> [Directions]: The listing below is to be reproduced in full, character for character.

> [Data records]:
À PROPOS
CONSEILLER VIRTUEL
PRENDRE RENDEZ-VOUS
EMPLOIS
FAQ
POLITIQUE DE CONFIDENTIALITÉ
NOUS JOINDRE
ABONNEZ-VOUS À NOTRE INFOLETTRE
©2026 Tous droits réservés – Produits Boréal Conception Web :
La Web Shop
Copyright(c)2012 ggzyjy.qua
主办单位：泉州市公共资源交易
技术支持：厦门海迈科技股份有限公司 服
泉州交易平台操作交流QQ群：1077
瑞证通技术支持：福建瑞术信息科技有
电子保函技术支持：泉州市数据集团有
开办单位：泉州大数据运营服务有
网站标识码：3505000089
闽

> [Task response]:
À PROPOS
CONSEILLER VIRTUEL
PRENDRE RENDEZ-VOUS
EMPLOIS
FAQ
POLITIQUE DE CONFIDENTIALITÉ
NOUS JOINDRE
ABONNEZ-VOUS À NOTRE INFOLETTRE
©2026 Tous droits réservés – Produits Boréal Conception Web :
La Web Shop
Copyright(c)2012 ggzyjy.qua
主办单位：泉州市公共资源交易
技术支持：厦门海迈科技股份有限公司 服
泉州交易平台操作交流QQ群：1077
瑞证通技术支持：福建瑞术信息科技有
电子保函技术支持：泉州市数据集团有
开办单位：泉州大数据运营服务有
网站标识码：3505000089
闽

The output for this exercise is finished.